Transcribed page contents
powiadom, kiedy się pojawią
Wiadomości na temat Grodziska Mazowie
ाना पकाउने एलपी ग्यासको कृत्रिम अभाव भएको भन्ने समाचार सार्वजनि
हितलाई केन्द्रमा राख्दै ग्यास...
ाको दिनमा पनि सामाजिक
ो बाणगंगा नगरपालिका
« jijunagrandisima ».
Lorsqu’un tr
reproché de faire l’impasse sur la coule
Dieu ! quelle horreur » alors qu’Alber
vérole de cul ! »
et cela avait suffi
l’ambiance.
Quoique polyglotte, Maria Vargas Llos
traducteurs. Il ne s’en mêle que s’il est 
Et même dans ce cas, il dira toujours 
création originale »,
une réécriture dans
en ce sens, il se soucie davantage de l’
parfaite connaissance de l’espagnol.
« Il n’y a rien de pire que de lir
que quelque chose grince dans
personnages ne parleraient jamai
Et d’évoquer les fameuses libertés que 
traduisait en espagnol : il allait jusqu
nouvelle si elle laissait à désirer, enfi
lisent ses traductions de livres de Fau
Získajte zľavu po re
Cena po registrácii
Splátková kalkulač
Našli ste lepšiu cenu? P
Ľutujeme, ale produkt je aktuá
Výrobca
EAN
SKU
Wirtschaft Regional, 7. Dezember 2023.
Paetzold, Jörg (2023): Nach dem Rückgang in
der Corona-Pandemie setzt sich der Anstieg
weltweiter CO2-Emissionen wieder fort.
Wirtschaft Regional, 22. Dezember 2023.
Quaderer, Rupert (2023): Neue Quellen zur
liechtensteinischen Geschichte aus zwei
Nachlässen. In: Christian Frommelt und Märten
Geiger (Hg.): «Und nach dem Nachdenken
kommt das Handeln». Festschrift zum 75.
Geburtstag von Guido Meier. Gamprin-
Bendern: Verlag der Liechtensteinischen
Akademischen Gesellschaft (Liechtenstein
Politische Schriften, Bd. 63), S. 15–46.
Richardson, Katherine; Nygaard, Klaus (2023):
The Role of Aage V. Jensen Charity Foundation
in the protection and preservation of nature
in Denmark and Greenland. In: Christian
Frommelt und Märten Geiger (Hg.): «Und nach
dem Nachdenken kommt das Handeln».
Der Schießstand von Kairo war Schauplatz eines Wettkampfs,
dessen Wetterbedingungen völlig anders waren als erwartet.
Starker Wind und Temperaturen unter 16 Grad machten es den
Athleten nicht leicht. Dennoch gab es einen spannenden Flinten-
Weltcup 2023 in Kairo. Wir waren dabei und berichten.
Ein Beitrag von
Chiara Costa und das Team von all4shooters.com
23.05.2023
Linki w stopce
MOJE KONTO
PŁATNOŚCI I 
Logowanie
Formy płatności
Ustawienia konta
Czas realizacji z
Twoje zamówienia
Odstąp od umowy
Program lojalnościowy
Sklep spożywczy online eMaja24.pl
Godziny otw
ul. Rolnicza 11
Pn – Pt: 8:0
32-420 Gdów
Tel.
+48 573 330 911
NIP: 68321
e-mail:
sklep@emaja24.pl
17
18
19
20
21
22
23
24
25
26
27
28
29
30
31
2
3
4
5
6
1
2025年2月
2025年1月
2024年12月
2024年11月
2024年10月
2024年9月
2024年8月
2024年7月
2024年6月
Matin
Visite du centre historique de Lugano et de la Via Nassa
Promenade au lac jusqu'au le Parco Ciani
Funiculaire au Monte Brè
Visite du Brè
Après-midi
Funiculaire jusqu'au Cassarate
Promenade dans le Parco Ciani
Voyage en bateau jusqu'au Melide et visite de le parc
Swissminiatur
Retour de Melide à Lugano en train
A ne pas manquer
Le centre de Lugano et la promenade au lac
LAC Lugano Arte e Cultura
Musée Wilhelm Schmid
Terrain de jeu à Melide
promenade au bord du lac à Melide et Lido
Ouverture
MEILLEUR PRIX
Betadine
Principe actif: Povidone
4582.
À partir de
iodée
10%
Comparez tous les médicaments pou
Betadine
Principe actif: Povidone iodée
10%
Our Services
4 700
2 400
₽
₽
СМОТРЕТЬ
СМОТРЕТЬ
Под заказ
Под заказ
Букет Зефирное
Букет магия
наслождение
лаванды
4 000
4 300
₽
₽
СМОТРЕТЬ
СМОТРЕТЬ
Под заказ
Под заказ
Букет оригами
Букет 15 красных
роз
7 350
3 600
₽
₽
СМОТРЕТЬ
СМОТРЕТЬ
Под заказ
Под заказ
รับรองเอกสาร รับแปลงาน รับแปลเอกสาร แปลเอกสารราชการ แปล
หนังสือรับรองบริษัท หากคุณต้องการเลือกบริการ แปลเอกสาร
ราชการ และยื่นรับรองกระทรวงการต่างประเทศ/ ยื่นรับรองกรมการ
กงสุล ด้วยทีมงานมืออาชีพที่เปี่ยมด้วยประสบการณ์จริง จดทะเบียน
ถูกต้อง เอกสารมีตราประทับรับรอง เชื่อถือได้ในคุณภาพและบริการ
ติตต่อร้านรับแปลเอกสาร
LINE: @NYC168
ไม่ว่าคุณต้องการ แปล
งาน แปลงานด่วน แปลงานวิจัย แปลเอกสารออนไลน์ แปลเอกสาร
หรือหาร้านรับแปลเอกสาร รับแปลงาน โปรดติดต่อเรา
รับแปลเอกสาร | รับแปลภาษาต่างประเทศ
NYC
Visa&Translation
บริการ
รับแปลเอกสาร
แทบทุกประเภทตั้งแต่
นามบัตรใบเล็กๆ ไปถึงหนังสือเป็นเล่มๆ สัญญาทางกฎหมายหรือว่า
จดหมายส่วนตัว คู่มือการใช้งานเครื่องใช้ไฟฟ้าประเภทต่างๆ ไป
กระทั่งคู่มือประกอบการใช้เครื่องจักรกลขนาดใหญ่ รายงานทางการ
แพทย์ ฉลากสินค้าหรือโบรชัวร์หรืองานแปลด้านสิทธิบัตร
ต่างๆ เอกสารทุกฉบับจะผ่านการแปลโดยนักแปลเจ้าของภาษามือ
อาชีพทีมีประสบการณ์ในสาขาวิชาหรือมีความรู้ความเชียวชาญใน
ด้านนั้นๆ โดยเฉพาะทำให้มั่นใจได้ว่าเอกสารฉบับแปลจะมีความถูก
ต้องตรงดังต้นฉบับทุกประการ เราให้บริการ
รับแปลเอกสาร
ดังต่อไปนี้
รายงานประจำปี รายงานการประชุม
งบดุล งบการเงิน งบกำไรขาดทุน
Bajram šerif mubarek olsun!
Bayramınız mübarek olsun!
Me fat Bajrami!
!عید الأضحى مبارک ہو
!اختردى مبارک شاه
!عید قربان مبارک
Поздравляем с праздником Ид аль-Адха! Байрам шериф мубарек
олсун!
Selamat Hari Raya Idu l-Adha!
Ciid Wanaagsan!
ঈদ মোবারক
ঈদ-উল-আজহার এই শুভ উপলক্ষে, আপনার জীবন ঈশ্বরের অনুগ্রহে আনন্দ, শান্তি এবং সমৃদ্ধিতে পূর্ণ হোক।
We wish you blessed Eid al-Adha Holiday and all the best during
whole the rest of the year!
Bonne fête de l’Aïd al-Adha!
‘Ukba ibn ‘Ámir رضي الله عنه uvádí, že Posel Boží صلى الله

• Task to carry out: Could you restate every entry verbatim, please?

• Answer for this exercise:
powiadom, kiedy się pojawią
Wiadomości na temat Grodziska Mazowie
ाना पकाउने एलपी ग्यासको कृत्रिम अभाव भएको भन्ने समाचार सार्वजनि
हितलाई केन्द्रमा राख्दै ग्यास...
ाको दिनमा पनि सामाजिक
ो बाणगंगा नगरपालिका
« jijunagrandisima ».
Lorsqu’un tr
reproché de faire l’impasse sur la coule
Dieu ! quelle horreur » alors qu’Alber
vérole de cul ! »
et cela avait suffi
l’ambiance.
Quoique polyglotte, Maria Vargas Llos
traducteurs. Il ne s’en mêle que s’il est 
Et même dans ce cas, il dira toujours 
création originale »,
une réécriture dans
en ce sens, il se soucie davantage de l’
parfaite connaissance de l’espagnol.
« Il n’y a rien de pire que de lir
que quelque chose grince dans
personnages ne parleraient jamai
Et d’évoquer les fameuses libertés que 
traduisait en espagnol : il allait jusqu
nouvelle si elle laissait à désirer, enfi
lisent ses traductions de livres de Fau
Získajte zľavu po re
Cena po registrácii
Splátková kalkulač
Našli ste lepšiu cenu? P
Ľutujeme, ale produkt je aktuá
Výrobca
EAN
SKU
Wirtschaft Regional, 7. Dezember 2023.
Paetzold, Jörg (2023): Nach dem Rückgang in
der Corona-Pandemie setzt sich der Anstieg
weltweiter CO2-Emissionen wieder fort.
Wirtschaft Regional, 22. Dezember 2023.
Quaderer, Rupert (2023): Neue Quellen zur
liechtensteinischen Geschichte aus zwei
Nachlässen. In: Christian Frommelt und Märten
Geiger (Hg.): «Und nach dem Nachdenken
kommt das Handeln». Festschrift zum 75.
Geburtstag von Guido Meier. Gamprin-
Bendern: Verlag der Liechtensteinischen
Akademischen Gesellschaft (Liechtenstein
Politische Schriften, Bd. 63), S. 15–46.
Richardson, Katherine; Nygaard, Klaus (2023):
The Role of Aage V. Jensen Charity Foundation
in the protection and preservation of nature
in Denmark and Greenland. In: Christian
Frommelt und Märten Geiger (Hg.): «Und nach
dem Nachdenken kommt das Handeln».
Der Schießstand von Kairo war Schauplatz eines Wettkampfs,
dessen Wetterbedingungen völlig anders waren als erwartet.
Starker Wind und Temperaturen unter 16 Grad machten es den
Athleten nicht leicht. Dennoch gab es einen spannenden Flinten-
Weltcup 2023 in Kairo. Wir waren dabei und berichten.
Ein Beitrag von
Chiara Costa und das Team von all4shooters.com
23.05.2023
Linki w stopce
MOJE KONTO
PŁATNOŚCI I 
Logowanie
Formy płatności
Ustawienia konta
Czas realizacji z
Twoje zamówienia
Odstąp od umowy
Program lojalnościowy
Sklep spożywczy online eMaja24.pl
Godziny otw
ul. Rolnicza 11
Pn – Pt: 8:0
32-420 Gdów
Tel.
+48 573 330 911
NIP: 68321
e-mail:
sklep@emaja24.pl
17
18
19
20
21
22
23
24
25
26
27
28
29
30
31
2
3
4
5
6
1
2025年2月
2025年1月
2024年12月
2024年11月
2024年10月
2024年9月
2024年8月
2024年7月
2024年6月
Matin
Visite du centre historique de Lugano et de la Via Nassa
Promenade au lac jusqu'au le Parco Ciani
Funiculaire au Monte Brè
Visite du Brè
Après-midi
Funiculaire jusqu'au Cassarate
Promenade dans le Parco Ciani
Voyage en bateau jusqu'au Melide et visite de le parc
Swissminiatur
Retour de Melide à Lugano en train
A ne pas manquer
Le centre de Lugano et la promenade au lac
LAC Lugano Arte e Cultura
Musée Wilhelm Schmid
Terrain de jeu à Melide
promenade au bord du lac à Melide et Lido
Ouverture
MEILLEUR PRIX
Betadine
Principe actif: Povidone
4582.
À partir de
iodée
10%
Comparez tous les médicaments pou
Betadine
Principe actif: Povidone iodée
10%
Our Services
4 700
2 400
₽
₽
СМОТРЕТЬ
СМОТРЕТЬ
Под заказ
Под заказ
Букет Зефирное
Букет магия
наслождение
лаванды
4 000
4 300
₽
₽
СМОТРЕТЬ
СМОТРЕТЬ
Под заказ
Под заказ
Букет оригами
Букет 15 красных
роз
7 350
3 600
₽
₽
СМОТРЕТЬ
СМОТРЕТЬ
Под заказ
Под заказ
รับรองเอกสาร รับแปลงาน รับแปลเอกสาร แปลเอกสารราชการ แปล
หนังสือรับรองบริษัท หากคุณต้องการเลือกบริการ แปลเอกสาร
ราชการ และยื่นรับรองกระทรวงการต่างประเทศ/ ยื่นรับรองกรมการ
กงสุล ด้วยทีมงานมืออาชีพที่เปี่ยมด้วยประสบการณ์จริง จดทะเบียน
ถูกต้อง เอกสารมีตราประทับรับรอง เชื่อถือได้ในคุณภาพและบริการ
ติตต่อร้านรับแปลเอกสาร
LINE: @NYC168
ไม่ว่าคุณต้องการ แปล
งาน แปลงานด่วน แปลงานวิจัย แปลเอกสารออนไลน์ แปลเอกสาร
หรือหาร้านรับแปลเอกสาร รับแปลงาน โปรดติดต่อเรา
รับแปลเอกสาร | รับแปลภาษาต่างประเทศ
NYC
Visa&Translation
บริการ
รับแปลเอกสาร
แทบทุกประเภทตั้งแต่
นามบัตรใบเล็กๆ ไปถึงหนังสือเป็นเล่มๆ สัญญาทางกฎหมายหรือว่า
จดหมายส่วนตัว คู่มือการใช้งานเครื่องใช้ไฟฟ้าประเภทต่างๆ ไป
กระทั่งคู่มือประกอบการใช้เครื่องจักรกลขนาดใหญ่ รายงานทางการ
แพทย์ ฉลากสินค้าหรือโบรชัวร์หรืองานแปลด้านสิทธิบัตร
ต่างๆ เอกสารทุกฉบับจะผ่านการแปลโดยนักแปลเจ้าของภาษามือ
อาชีพทีมีประสบการณ์ในสาขาวิชาหรือมีความรู้ความเชียวชาญใน
ด้านนั้นๆ โดยเฉพาะทำให้มั่นใจได้ว่าเอกสารฉบับแปลจะมีความถูก
ต้องตรงดังต้นฉบับทุกประการ เราให้บริการ
รับแปลเอกสาร
ดังต่อไปนี้
รายงานประจำปี รายงานการประชุม
งบดุล งบการเงิน งบกำไรขาดทุน
Bajram šerif mubarek olsun!
Bayramınız mübarek olsun!
Me fat Bajrami!
!عید الأضحى مبارک ہو
!اختردى مبارک شاه
!عید قربان مبارک
Поздравляем с праздником Ид аль-Адха! Байрам шериф мубарек
олсун!
Selamat Hari Raya Idu l-Adha!
Ciid Wanaagsan!
ঈদ মোবারক
ঈদ-উল-আজহার এই শুভ উপলক্ষে, আপনার জীবন ঈশ্বরের অনুগ্রহে আনন্দ, শান্তি এবং সমৃদ্ধিতে পূর্ণ হোক।
We wish you blessed Eid al-Adha Holiday and all the best during
whole the rest of the year!
Bonne fête de l’Aïd al-Adha!
‘Ukba ibn ‘Ámir رضي الله عنه uvádí, že Posel Boží صلى الله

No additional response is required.